Wat niet kan, bestaat niet

Bedenkelijke campagne tegen MPS 

UIT: Ravage #230 van 7 maart 1997  

Sommige verdiensten van de vrouwenbeweging verbrokkelen vervaarlijk in dit no-nonsens tijdperk. Tekenend is wellicht het scepticisme rond de Meervoudige Persoonlijkheids Stoornis en de geheimen die de overlevenden van mishandeling met zich meedragen. De 'serieuze media', doorgaans een goede graadmeter voor de houding van de maatschappelijke elite ten opzichte van een bepaald onderwerp, dragen bij aan deze gevaarlijke contra-revolutie. Wat ons collectieve waandenkbeeld van een mooie, beheersbare, maakbare samenleving teveel onderuit haalt, wat mensen onzeker maakt en een gevoel van onzekerheid geeft, dat mag er blijkbaar niet zijn en is er niet. 

Unieke momenten van inzicht doen zich net zo goed voor in de geschiedenis van een maatschappij als in de geschiedenis van een individu. Een voorbeeld daarvan komt uit de geschiedenis van de vrouwenbeweging. In de jaren zeventig werd de maatschappij zich door de 'speakouts' van de  vrouwenbeweging bewust van de vele geweldsmisdrijven tegen (jonge)vrouwen en in mindere mate (tien procent van de gevallen) jongens.  
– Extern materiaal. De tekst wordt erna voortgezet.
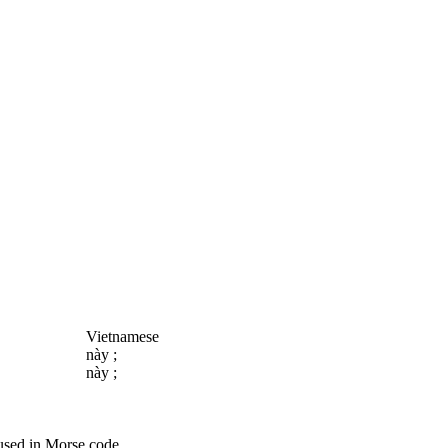
Vietnamese
này ;
này ;
 used in Morse code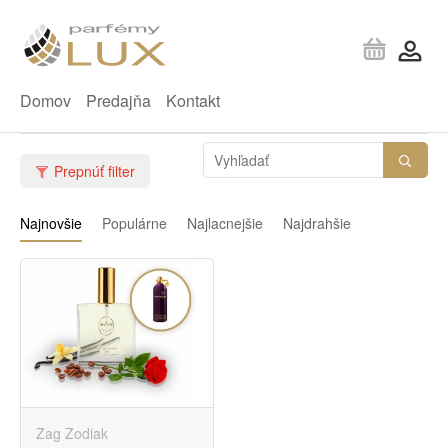
Domov
Predajňa
Kontakt
Prepnúť filter
Najnovšie
Populárne
Najlacnejšie
Najdrahšie
Zag Zodiak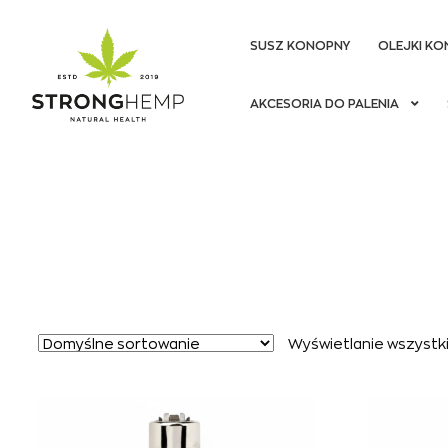
SUSZ KONOPNY
OLEJKI KO
Przejdź
Przejdź
AKCESORIA DO PALENIA
do
do
nawigacji
treści
Wyświetlanie wszystki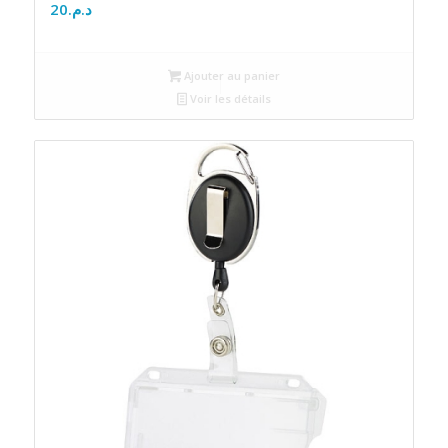
20
د.م.
Ajouter au panier
Voir les détails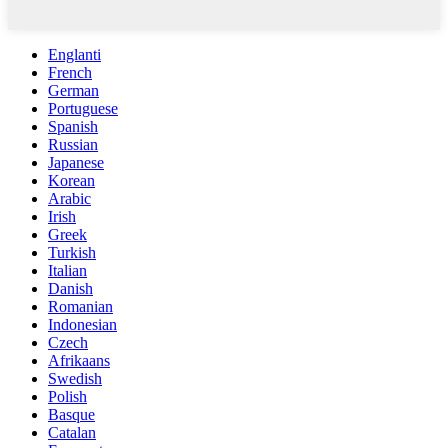
Englanti
French
German
Portuguese
Spanish
Russian
Japanese
Korean
Arabic
Irish
Greek
Turkish
Italian
Danish
Romanian
Indonesian
Czech
Afrikaans
Swedish
Polish
Basque
Catalan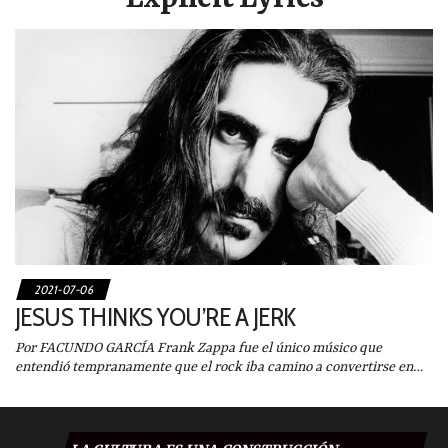
2021-07-06
JESUS THINKS YOU’RE A JERK
Por FACUNDO GARCÍA Frank Zappa fue el único músico que
entendió tempranamente que el rock iba camino a convertirse en…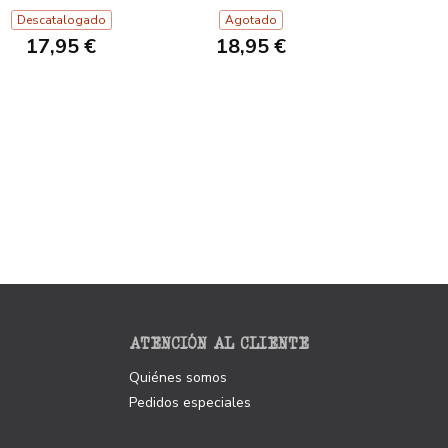
Descatalogado
Agotado
17,95 €
18,95 €
ATENCIÓN AL CLIENTE
Quiénes somos
Pedidos especiales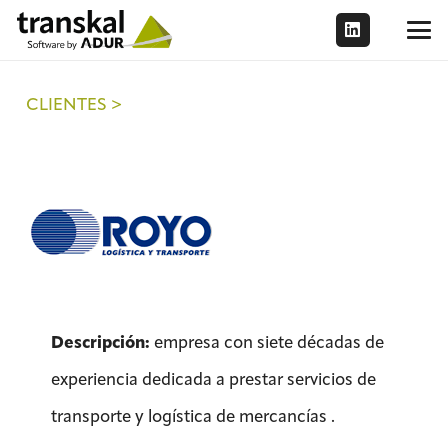
CLIENTES >
Descripción:
empresa con siete décadas de
experiencia dedicada a prestar servicios de
transporte y logística de mercancías .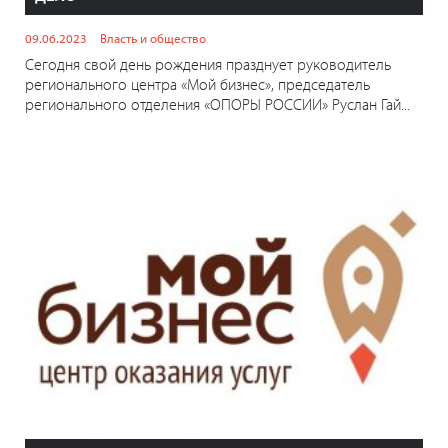
09.06.2023
Власть и общество
Сегодня свой день рождения празднует руководитель
регионального центра «Мой бизнес», председатель
регионального отделения «ОПОРЫ РОССИИ» Руслан Гай...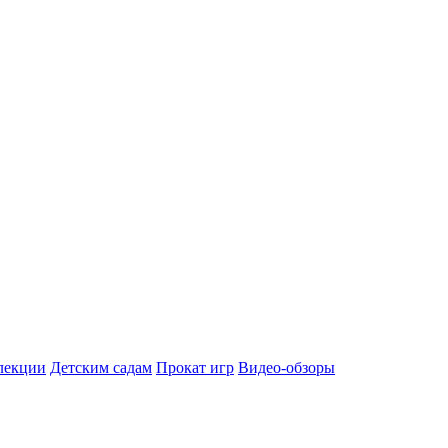
лекции
Детским садам
Прокат игр
Видео-обзоры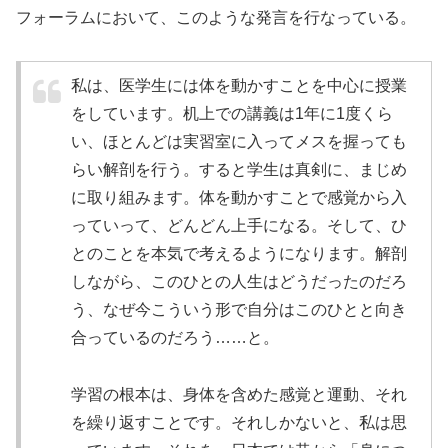
フォーラムにおいて、このような発言を行なっている。
私は、医学生には体を動かすことを中心に授業
をしています。机上での講義は1年に1度くら
い、ほとんどは実習室に入ってメスを握っても
らい解剖を行う。すると学生は真剣に、まじめ
に取り組みます。体を動かすことで感覚から入
っていって、どんどん上手になる。そして、ひ
とのことを本気で考えるようになります。解剖
しながら、このひとの人生はどうだったのだろ
う、なぜ今こういう形で自分はこのひとと向き
合っているのだろう……と。
学習の根本は、身体を含めた感覚と運動、それ
を繰り返すことです。それしかないと、私は思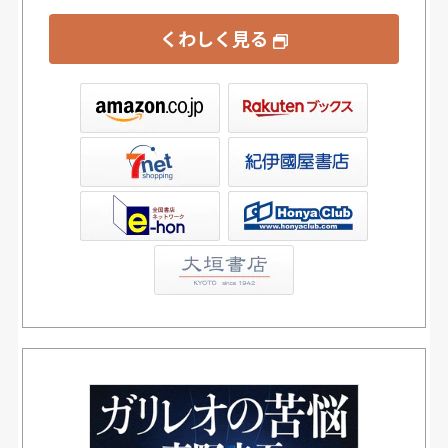
くわしく見る
ックス
屋書店ウェブストア
Club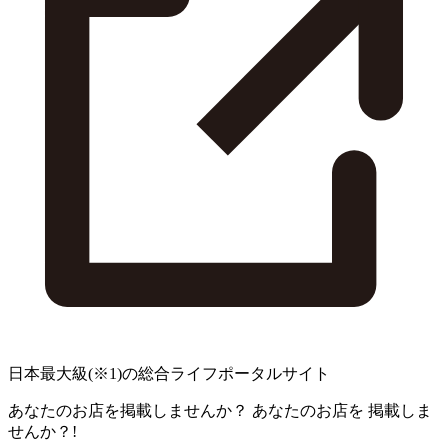
日本最大級
(※1)
の総合ライフポータルサイト
あなたのお店を掲載しませんか？
あなたのお店を
掲載しま
せんか？!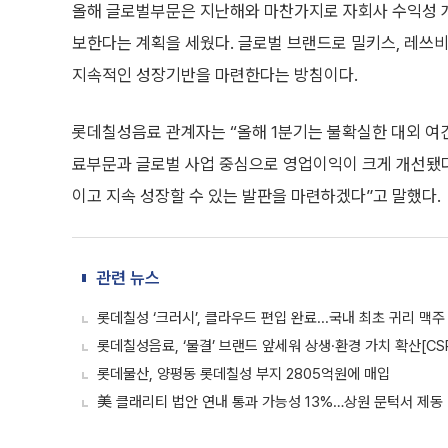
올해 글로벌부문은 지난해와 마찬가지로 자회사 수익성 
보한다는 계획을 세웠다. 글로벌 브랜드로 밀키스, 레쓰비
지속적인 성장기반을 마련한다는 방침이다.
롯데칠성음료 관계자는 “올해 1분기는 불확실한 대외 여
료부문과 글로벌 사업 중심으로 영업이익이 크게 개선됐다
이고 지속 성장할 수 있는 발판을 마련하겠다”고 말했다.
관련 뉴스
롯데칠성 ‘크러시’, 클라우드 편입 완료...국내 최초 귀리 맥주
롯데칠성음료, ‘물결’ 브랜드 앞세워 상생·환경 가치 확산[CS
롯데물산, 양평동 롯데칠성 부지 2805억원에 매입
美 클래리티 법안 연내 통과 가능성 13%…상원 문턱서 제동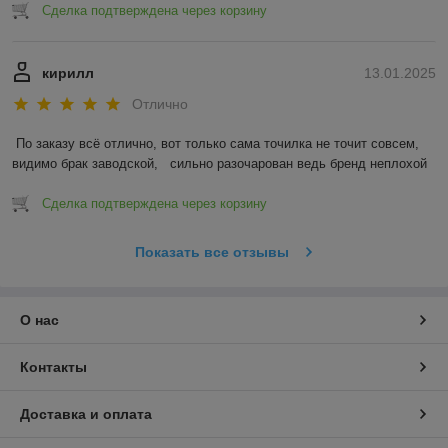
Сделка подтверждена через корзину
кирилл
13.01.2025
Отлично
По заказу всё отлично, вот только сама точилка не точит совсем, 
видимо брак заводской,   сильно разочарован ведь бренд неплохой
Сделка подтверждена через корзину
Показать все отзывы
О нас
Контакты
Доставка и оплата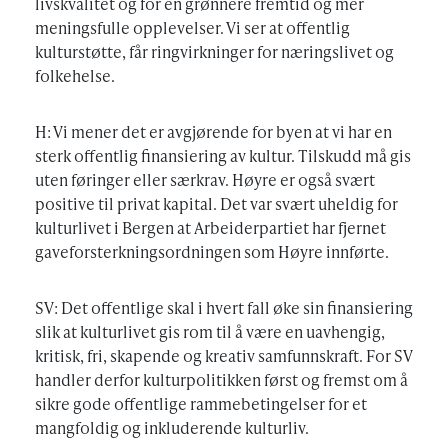
livskvalitet og for en grønnere fremtid og mer
meningsfulle opplevelser. Vi ser at offentlig
kulturstøtte, får ringvirkninger for næringslivet og
folkehelse.
H: Vi mener det er avgjørende for byen at vi har en
sterk offentlig finansiering av kultur. Tilskudd må gis
uten føringer eller særkrav. Høyre er også svært
positive til privat kapital. Det var svært uheldig for
kulturlivet i Bergen at Arbeiderpartiet har fjernet
gaveforsterkningsordningen som Høyre innførte.
SV: Det offentlige skal i hvert fall øke sin finansiering
slik at kulturlivet gis rom til å være en uavhengig,
kritisk, fri, skapende og kreativ samfunnskraft. For SV
handler derfor kulturpolitikken først og fremst om å
sikre gode offentlige rammebetingelser for et
mangfoldig og inkluderende kulturliv.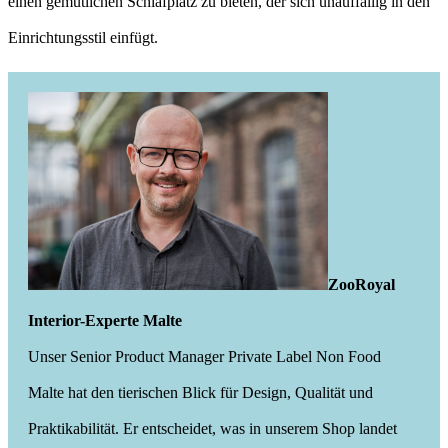
einen gemütlichen Schlafplatz zu bieten, der sich unauffällig in den
Einrichtungsstil einfügt.
ZooRoyal
Interior-Experte Malte
Unser Senior Product Manager Private Label Non Food
Malte hat den tierischen Blick für Design, Qualität und
Praktikabilität. Er entscheidet, was in unserem Shop landet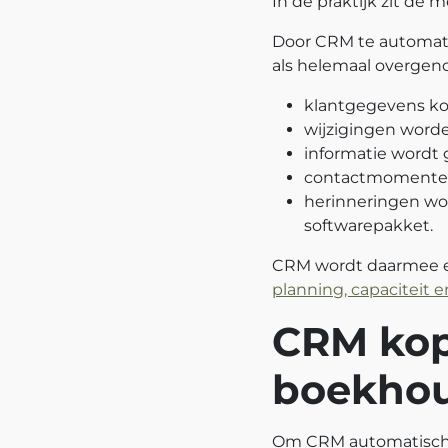
In de praktijk zit de 
Door CRM te automati
als helemaal overge
klantgegevens ko
wijzigingen worde
informatie wordt g
contactmomenten
herinneringen wor
softwarepakket.
CRM wordt daarmee ee
planning, capaciteit 
CRM kop
boekhou
Om CRM automatisch b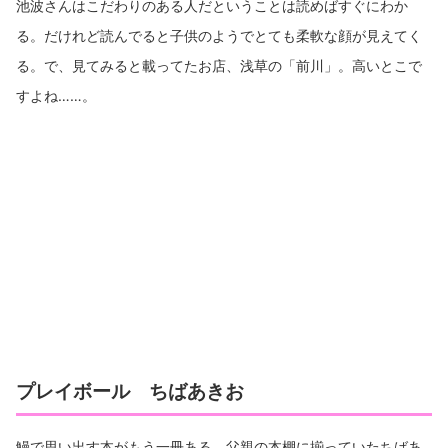
池波さんはこだわりのある人だということは読めばすぐにわか
る。だけれど読んでると子供のようでとても柔軟な顔が見えてく
る。で、見てみると載ってたお店、浅草の「前川」。高いとこで
すよね……。
プレイボール ちばあきお
鰻で思い出す本がもう一冊ある。父親の本棚に揃っていたちばあ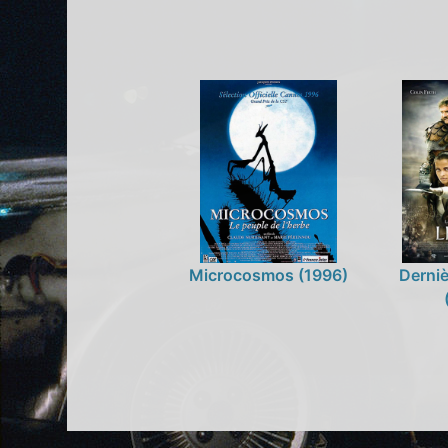
Microcosmos (1996)
Derniè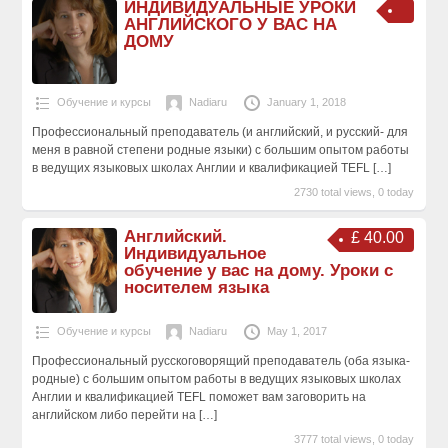
ИНДИВИДУАЛЬНЫЕ УРОКИ
АНГЛИЙСКОГО У ВАС НА
ДОМУ
Обучение и курсы
Nadiaru
January 1, 2018
Профессиональный преподаватель (и английский, и русский- для
меня в равной степени родные языки) с большим опытом работы
в ведущих языковых школах Англии и квалификацией TEFL
[…]
2730 total views, 0 today
Английский.
£ 40.00
Индивидуальное
обучение у вас на дому. Уроки с
носителем языка
Обучение и курсы
Nadiaru
May 1, 2017
Профессиональный русскоговорящий преподаватель (оба языка-
родные) с большим опытом работы в ведущих языковых школах
Англии и квалификацией TEFL поможет вам заговорить на
английском либо перейти на
[…]
3777 total views, 0 today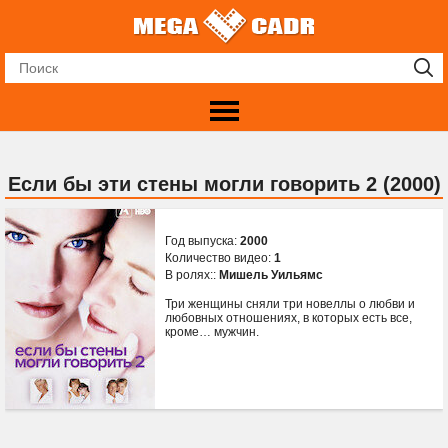
Если бы эти стены могли говорить 2 (2000)
Год выпуска:
2000
Количество видео:
1
В ролях::
Мишель Уильямс
Три женщины сняли три новеллы о любви и
любовных отношениях, в которых есть все,
кроме… мужчин.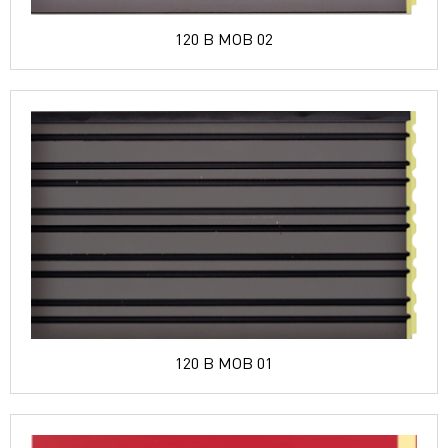
120 B MOB 02
120 B MOB 01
Dit heeft onder meer geleid tot systematische studie en ontwikkeling van specifieke behandelingsmethoden van bijvoorbeeld Meervoudige Persoonlijkheids Stoornis (MPS), dat ontstaat na ernstig fysiek geweld, seksueel misbruik en/of emotionele verwaarlozing in de kinderjaren. Een kind dat zulke ervaringen ondergaat ontwikkelt soms meerdere (deel)persoonlijkheden, veelal om het leed niet 'zelf' te hoeven ondergaan.  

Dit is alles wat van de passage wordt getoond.